Records from a data source
----------

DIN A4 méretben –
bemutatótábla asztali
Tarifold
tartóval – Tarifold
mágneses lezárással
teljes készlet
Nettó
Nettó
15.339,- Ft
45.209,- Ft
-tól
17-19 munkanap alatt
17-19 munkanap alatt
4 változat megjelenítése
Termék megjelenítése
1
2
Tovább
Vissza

----------

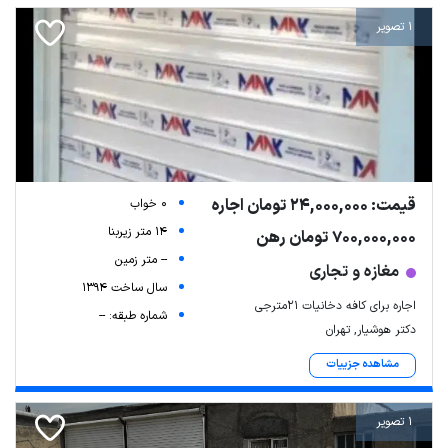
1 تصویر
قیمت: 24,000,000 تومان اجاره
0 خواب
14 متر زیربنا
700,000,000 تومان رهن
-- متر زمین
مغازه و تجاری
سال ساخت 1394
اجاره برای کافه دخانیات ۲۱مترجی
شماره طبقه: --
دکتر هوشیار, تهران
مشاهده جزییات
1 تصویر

----------

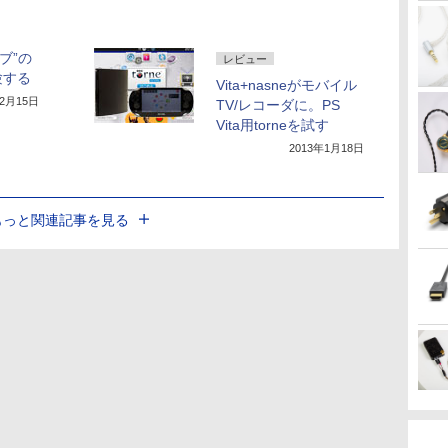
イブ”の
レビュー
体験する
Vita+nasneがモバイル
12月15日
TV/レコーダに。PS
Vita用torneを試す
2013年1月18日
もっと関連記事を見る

----------

TASK BRIEF — Which lines above carry the string "megjelenítése"? Copy those lines.

RESULT OF THE TASK —
4 változat megjelenítése
Termék megjelenítése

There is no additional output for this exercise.